*Aim:*
Return the following entries word for word, beginning with the first line and ending with the line that contains "scientific name: Medicago polymorpha".
--------------------
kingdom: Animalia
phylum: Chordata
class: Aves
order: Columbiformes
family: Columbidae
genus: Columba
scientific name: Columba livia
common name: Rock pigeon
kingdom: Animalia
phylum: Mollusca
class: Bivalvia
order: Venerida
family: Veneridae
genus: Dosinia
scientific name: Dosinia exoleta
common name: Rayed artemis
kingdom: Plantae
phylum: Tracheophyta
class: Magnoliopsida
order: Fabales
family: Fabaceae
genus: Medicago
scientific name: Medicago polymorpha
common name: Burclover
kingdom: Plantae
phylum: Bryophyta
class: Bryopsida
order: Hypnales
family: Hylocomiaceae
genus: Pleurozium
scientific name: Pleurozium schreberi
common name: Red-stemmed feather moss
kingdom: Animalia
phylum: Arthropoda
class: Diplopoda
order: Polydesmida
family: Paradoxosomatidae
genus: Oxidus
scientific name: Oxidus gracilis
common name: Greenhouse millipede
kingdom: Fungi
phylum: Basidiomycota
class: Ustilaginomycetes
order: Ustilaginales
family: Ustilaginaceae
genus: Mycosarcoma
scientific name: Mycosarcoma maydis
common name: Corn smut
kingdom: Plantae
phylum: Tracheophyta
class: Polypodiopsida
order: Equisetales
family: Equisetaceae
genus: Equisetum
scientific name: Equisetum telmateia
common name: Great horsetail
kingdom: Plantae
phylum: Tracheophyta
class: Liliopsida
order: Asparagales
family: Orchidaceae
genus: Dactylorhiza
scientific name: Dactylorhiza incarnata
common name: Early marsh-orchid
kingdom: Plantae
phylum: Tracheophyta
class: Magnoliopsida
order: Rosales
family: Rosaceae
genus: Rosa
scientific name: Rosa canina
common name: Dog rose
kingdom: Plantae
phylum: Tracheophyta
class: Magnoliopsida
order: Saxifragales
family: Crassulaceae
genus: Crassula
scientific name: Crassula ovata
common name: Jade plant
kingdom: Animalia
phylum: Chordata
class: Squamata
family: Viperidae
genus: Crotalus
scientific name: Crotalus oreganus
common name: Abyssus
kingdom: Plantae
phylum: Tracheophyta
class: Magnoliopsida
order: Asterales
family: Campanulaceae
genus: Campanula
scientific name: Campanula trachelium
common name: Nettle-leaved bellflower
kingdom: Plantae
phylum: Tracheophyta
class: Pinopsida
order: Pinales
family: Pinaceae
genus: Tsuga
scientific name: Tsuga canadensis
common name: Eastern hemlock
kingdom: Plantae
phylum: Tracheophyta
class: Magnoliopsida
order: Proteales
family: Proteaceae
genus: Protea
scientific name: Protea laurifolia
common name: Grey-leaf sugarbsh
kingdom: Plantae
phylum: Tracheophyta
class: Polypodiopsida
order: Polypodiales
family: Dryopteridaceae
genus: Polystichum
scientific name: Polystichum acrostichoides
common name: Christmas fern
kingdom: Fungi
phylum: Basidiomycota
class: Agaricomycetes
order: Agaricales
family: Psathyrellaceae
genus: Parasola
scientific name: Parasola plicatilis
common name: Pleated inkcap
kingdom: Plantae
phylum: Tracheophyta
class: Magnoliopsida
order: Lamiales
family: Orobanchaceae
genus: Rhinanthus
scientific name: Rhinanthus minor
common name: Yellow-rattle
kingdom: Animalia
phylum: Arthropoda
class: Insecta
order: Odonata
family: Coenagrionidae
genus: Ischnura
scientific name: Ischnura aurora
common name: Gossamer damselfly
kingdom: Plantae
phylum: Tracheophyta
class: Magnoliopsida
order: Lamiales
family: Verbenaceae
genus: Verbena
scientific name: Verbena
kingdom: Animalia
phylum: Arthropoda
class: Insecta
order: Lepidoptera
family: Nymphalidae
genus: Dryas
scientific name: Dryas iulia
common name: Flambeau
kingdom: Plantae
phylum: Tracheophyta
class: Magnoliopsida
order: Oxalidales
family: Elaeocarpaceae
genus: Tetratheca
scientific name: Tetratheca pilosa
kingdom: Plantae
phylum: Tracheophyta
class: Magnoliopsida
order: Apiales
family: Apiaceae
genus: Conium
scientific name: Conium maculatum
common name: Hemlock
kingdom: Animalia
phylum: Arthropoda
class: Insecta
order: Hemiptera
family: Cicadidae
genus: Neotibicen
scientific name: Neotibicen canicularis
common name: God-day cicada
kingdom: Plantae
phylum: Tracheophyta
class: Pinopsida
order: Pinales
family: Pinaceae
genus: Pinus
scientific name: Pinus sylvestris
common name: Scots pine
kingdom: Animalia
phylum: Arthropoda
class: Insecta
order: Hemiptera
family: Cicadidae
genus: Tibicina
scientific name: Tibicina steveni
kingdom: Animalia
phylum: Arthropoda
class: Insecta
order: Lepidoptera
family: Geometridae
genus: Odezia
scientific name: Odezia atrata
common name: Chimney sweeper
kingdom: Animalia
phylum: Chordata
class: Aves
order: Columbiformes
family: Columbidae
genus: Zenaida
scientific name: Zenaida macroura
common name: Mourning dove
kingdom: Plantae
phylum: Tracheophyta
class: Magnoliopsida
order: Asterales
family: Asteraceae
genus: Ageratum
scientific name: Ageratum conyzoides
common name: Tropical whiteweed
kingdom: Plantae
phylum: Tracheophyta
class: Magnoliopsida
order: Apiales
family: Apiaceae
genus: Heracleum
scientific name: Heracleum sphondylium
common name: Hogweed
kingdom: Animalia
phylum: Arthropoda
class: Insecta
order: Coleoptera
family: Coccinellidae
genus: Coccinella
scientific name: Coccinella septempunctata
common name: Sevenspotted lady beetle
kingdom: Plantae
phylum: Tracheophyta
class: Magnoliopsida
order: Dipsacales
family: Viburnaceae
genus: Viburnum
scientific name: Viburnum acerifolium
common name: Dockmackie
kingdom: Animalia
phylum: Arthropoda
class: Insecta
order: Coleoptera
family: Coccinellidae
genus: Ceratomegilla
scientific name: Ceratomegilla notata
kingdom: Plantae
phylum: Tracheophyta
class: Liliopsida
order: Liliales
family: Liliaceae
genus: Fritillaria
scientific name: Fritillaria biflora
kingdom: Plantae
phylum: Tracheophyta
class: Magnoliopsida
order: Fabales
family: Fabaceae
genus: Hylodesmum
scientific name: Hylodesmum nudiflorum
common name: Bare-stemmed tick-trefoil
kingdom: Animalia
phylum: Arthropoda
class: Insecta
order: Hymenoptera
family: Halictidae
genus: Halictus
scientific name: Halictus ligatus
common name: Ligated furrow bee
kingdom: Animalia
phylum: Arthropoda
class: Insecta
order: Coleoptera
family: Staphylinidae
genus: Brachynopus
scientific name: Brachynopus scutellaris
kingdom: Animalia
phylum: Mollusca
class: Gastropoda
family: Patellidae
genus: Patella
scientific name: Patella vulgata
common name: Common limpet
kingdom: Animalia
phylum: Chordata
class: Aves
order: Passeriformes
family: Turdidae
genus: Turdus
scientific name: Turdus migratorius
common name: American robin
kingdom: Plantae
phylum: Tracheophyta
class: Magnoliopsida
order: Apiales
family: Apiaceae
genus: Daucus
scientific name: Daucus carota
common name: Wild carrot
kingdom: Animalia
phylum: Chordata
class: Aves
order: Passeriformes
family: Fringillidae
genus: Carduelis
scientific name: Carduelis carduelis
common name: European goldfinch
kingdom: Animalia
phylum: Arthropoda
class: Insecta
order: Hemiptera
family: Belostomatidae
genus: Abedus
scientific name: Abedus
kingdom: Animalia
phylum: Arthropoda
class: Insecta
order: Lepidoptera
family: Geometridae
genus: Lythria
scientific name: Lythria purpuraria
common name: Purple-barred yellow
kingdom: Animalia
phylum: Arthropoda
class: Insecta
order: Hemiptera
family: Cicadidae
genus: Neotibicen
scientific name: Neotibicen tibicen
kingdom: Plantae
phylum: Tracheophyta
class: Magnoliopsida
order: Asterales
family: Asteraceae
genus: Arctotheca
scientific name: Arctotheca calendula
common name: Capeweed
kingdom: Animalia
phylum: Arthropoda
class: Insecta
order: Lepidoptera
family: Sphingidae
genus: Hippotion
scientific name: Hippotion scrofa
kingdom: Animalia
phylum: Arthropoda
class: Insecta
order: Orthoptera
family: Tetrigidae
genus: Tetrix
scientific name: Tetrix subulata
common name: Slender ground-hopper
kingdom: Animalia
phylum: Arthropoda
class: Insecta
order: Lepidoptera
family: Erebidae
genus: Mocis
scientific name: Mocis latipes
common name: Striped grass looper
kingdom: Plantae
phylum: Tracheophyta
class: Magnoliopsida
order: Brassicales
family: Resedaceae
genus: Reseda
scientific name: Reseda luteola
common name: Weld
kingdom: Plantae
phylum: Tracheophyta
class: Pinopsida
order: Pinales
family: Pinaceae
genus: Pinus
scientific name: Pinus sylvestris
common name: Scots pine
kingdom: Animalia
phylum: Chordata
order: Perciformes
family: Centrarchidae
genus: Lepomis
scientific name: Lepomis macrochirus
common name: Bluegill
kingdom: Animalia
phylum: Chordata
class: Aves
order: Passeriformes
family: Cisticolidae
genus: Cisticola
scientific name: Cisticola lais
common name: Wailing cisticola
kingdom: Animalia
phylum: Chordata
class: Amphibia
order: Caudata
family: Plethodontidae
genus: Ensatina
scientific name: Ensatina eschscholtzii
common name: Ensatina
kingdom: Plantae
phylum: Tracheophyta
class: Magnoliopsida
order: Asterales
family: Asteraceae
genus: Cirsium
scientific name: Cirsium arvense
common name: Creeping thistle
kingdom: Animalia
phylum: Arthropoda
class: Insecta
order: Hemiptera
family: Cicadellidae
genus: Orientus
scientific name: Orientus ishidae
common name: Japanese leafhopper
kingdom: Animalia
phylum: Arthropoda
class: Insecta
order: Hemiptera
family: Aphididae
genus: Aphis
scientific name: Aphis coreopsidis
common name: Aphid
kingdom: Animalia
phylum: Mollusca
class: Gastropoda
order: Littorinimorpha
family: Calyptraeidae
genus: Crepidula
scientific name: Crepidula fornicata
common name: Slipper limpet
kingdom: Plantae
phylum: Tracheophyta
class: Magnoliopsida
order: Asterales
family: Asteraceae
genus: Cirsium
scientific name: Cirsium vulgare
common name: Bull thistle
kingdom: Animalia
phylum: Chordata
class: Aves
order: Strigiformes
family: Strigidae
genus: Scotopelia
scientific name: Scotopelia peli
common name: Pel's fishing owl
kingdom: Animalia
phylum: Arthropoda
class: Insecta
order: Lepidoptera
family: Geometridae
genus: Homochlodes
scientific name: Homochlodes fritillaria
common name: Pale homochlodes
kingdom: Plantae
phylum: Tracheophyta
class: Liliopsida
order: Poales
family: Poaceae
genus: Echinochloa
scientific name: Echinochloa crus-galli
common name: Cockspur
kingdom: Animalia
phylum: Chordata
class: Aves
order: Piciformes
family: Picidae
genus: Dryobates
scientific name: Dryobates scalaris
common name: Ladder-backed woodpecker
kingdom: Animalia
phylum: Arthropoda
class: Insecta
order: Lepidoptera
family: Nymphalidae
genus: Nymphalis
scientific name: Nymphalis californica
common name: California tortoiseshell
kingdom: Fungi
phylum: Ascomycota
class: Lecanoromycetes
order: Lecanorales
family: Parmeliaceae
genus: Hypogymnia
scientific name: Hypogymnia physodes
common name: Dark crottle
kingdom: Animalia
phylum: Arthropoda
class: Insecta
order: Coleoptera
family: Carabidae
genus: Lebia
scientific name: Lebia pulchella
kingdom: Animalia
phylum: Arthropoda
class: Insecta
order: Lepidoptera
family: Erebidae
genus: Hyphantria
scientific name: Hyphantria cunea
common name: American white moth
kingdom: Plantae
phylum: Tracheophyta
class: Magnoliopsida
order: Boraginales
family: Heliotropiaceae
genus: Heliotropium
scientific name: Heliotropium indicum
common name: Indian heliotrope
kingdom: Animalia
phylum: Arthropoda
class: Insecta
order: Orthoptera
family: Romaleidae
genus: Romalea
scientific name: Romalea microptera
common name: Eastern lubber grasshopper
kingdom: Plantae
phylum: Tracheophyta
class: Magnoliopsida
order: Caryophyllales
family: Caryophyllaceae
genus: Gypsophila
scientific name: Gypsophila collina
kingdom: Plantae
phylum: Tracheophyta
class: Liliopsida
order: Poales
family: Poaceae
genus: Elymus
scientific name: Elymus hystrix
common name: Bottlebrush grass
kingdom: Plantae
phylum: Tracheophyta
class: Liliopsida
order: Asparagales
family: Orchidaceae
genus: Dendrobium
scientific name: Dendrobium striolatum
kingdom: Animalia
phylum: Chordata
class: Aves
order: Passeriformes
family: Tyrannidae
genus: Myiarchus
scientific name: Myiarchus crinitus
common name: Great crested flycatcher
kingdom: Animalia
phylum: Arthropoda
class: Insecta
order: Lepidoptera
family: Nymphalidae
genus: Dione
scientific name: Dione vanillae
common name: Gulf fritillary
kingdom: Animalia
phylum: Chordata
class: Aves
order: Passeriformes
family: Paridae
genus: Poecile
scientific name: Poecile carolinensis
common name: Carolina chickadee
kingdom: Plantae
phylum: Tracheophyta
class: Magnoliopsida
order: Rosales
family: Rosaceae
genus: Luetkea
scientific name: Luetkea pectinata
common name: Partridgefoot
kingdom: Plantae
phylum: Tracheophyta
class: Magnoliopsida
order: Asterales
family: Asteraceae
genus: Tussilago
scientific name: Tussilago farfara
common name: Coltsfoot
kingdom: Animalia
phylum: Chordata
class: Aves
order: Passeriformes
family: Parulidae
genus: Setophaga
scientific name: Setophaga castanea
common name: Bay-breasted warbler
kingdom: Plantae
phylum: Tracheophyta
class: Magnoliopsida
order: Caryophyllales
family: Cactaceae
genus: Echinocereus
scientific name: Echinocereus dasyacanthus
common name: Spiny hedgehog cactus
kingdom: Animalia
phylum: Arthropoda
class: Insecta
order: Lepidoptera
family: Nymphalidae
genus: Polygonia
--------------------
*Solution for this problem:*
kingdom: Animalia
phylum: Chordata
class: Aves
order: Columbiformes
family: Columbidae
genus: Columba
scientific name: Columba livia
common name: Rock pigeon
kingdom: Animalia
phylum: Mollusca
class: Bivalvia
order: Venerida
family: Veneridae
genus: Dosinia
scientific name: Dosinia exoleta
common name: Rayed artemis
kingdom: Plantae
phylum: Tracheophyta
class: Magnoliopsida
order: Fabales
family: Fabaceae
genus: Medicago
scientific name: Medicago polymorpha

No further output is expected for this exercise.